From job relocation to financial troubles, more and more Houstonians are choosing a landlord over a mortgage.

For the past 10 years, Gabriel Yonan has rented a home in Houston and loves not having to pay so many of the bills.

"You don't have to worry about paying the taxes. You don't have to pay the homeowners association," Yonan said. "Something goes down, it's not coming out of your pocket."

Just recently, when his air conditioning went out...

"I called my landlord and said hey the AC's not cooling properly," he said. "It's showing 80 degrees in the house and it's 60 on the thermostat. Something's wrong."

It was fixed with no out of pocket expense to him. That kind of financial freedom is just one reason the local rental market is booming.

Danny Frank with the Houston Association of Realtors says Houston's job market is driving up home rentals as well. In the past year nearly 96,000 jobs were created and many moving here for those jobs aren't looking to buy just yet.

"Your house is for sale there, you've been transferred here.
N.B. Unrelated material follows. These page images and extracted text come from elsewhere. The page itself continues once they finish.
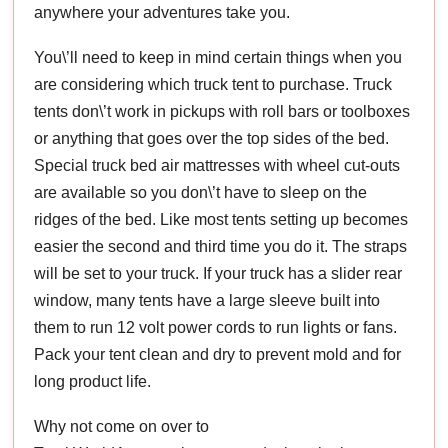
anywhere your adventures take you.
You\’ll need to keep in mind certain things when you
are considering which truck tent to purchase. Truck
tents don\’t work in pickups with roll bars or toolboxes
or anything that goes over the top sides of the bed.
Special truck bed air mattresses with wheel cut-outs
are available so you don\’t have to sleep on the
ridges of the bed. Like most tents setting up becomes
easier the second and third time you do it. The straps
will be set to your truck. If your truck has a slider rear
window, many tents have a large sleeve built into
them to run 12 volt power cords to run lights or fans.
Pack your tent clean and dry to prevent mold and for
long product life.
Why not come on over to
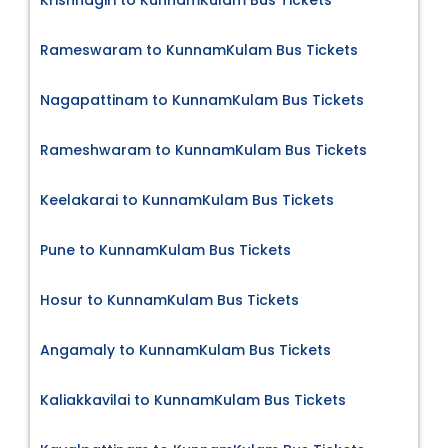
Rameswaram to KunnamKulam Bus Tickets
Nagapattinam to KunnamKulam Bus Tickets
Rameshwaram to KunnamKulam Bus Tickets
Keelakarai to KunnamKulam Bus Tickets
Pune to KunnamKulam Bus Tickets
Hosur to KunnamKulam Bus Tickets
Angamaly to KunnamKulam Bus Tickets
Kaliakkavilai to KunnamKulam Bus Tickets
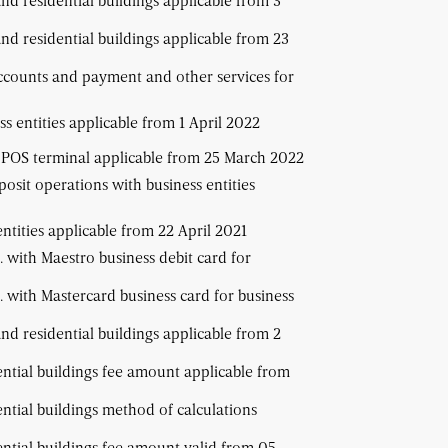
and residential buildings applicable from 3
and residential buildings applicable from 23
ccounts and payment and other services for
s entities applicable from 1 April 2022
T POS terminal applicable from 25 March 2022
osit operations with business entities
ntities applicable from 22 April 2021
 with Maestro business debit card for
 with Mastercard business card for business
and residential buildings applicable from 2
ential buildings fee amount applicable from
ential buildings method of calculations
ential buildings fee amount valid from 05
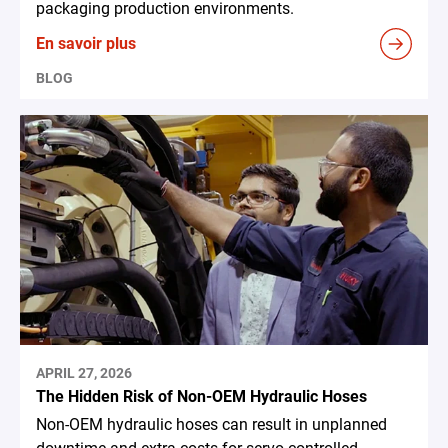
packaging production environments.
En savoir plus
BLOG
APRIL 27, 2026
The Hidden Risk of Non-OEM Hydraulic Hoses
Non-OEM hydraulic hoses can result in unplanned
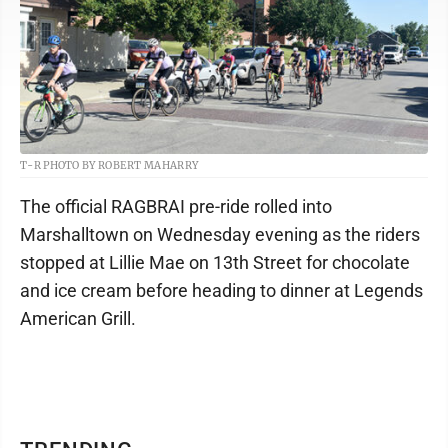
T-R PHOTO BY ROBERT MAHARRY
The official RAGBRAI pre-ride rolled into
Marshalltown on Wednesday evening as the riders
stopped at Lillie Mae on 13th Street for chocolate
and ice cream before heading to dinner at Legends
American Grill.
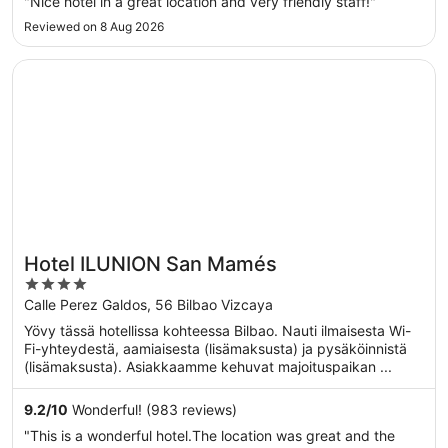
"Nice hotel in a great location and very friendly staff!"
Reviewed on 8 Aug 2026
Opens in a new window
Hotel ILUNION San Mamés
Hotel ILUNION San Mamés
4
out
Calle Perez Galdos, 56 Bilbao Vizcaya
of
Yövy tässä hotellissa kohteessa Bilbao. Nauti ilmaisesta Wi-
5
Fi-yhteydestä, aamiaisesta (lisämaksusta) ja pysäköinnistä
(lisämaksusta). Asiakkaamme kehuvat majoituspaikan ...
9.2
/
10
Wonderful! (983 reviews)
"This is a wonderful hotel.The location was great and the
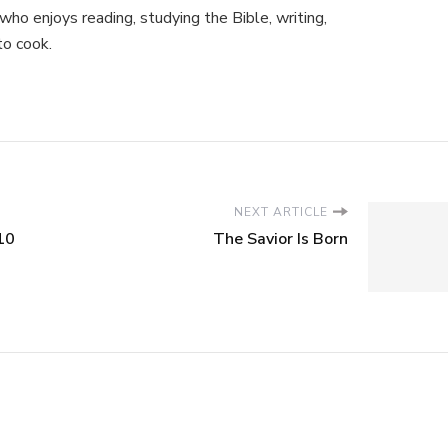
ho enjoys reading, studying the Bible, writing,
to cook.
NEXT ARTICLE
10
The Savior Is Born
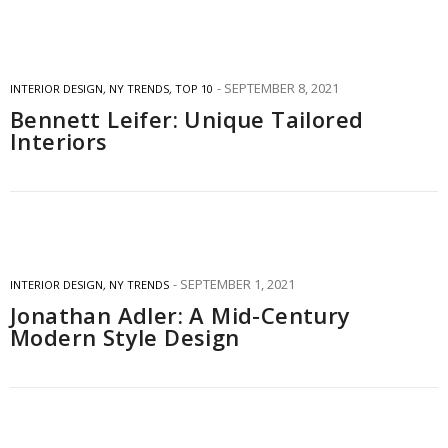
SEPTEMBER 8, 2021
INTERIOR DESIGN
,
NY TRENDS
,
TOP 10
Bennett Leifer: Unique Tailored
Interiors
SEPTEMBER 1, 2021
INTERIOR DESIGN
,
NY TRENDS
Jonathan Adler: A Mid-Century
Modern Style Design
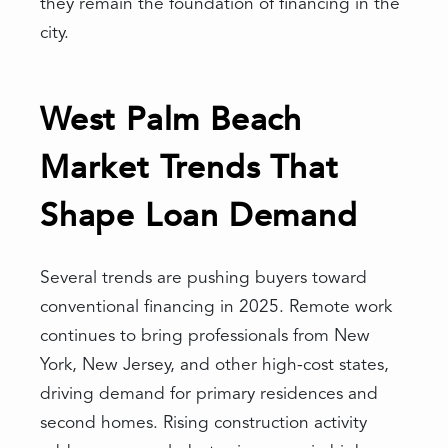
they remain the foundation of financing in the
city.
West Palm Beach
Market Trends That
Shape Loan Demand
Several trends are pushing buyers toward
conventional financing in 2025. Remote work
continues to bring professionals from New
York, New Jersey, and other high-cost states,
driving demand for primary residences and
second homes. Rising construction activity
You come in and find a place to live until your house sells back home," Frank explained. "So if you think about doing that, it really makes financial sense."

In some cases, though, renting may be your only option.

CPA Robert E. Martin said, "If you've had a bad financial past, it's going to be very tough to buy a home again. And if you've had a foreclosure, you're probably going to be renting for a number of years until you can establish your credit again."

Renting may also be better than buying if you're constantly on the move.

"You want to rent if you're planning on moving within five years, because there are a number of fixed costs when you buy a home," Martin explained.

There are downsides to renting. Yonan paid $87,000 in rent in just five years and realized he was helping to pay off someone else's mortgage. So finally, he's decided to take the plunge and buy his own home.

He said, "If I want to knock a wall out in my living room, I can do it and don't need permits or red tape from the landlord. I can make that decision on my own because it's mine."

A couple of things to keep in mind -- because rental demand is so high, supply is lower. That means you'll find prices high. HAR says home rentals rose 15 and a half percent from May of last year to May of this year.